- Born: 1998 (age 27–28) Chicago, Illinois, U.S.
- Education: Parsons School of Design
- Occupation: Social media influencer
- Relatives: George E. Johnson (grandfather)

TikTok information
- Page: Olivia Joan;
- Years active: 2021–present
- Followers: 306 thousand

= Olivia Galli =

American social media influencer

Olivia Joan Galli (born 1998) is an American social media influencer. She is best known for her fashion and lifestyle videos on TikTok.

== Life and career ==
Galli was born in Chicago, Illinois, and was raised in Buenos Aires. Her father is from Argentina, and she was the granddaughter of George, a businessman, and Joan Johnson, a business executive. At the age of five, she emigrated to the United States. She briefly attended the School of the Art Institute of Chicago, before transferring to the Parsons School of Design, graduating in 2020.

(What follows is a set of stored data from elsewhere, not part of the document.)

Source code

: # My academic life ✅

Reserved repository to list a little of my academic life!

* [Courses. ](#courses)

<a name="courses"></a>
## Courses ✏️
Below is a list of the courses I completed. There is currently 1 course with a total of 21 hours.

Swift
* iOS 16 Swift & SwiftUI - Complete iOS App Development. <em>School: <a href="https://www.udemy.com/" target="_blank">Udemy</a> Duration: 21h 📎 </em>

Galli created her TikTok account in 2020, posting her first video on March 19, 2020. She then posted fashion and lifestyle videos, where she modeled her grandmother's wardrobe in her videos; admiring her grandmother's lifestyle, and gaining popularity and positive comments. Aside from her social media career, she is a photographer.

== Personal life ==
According to The New York Times, Galli resides in Manhattan, New York.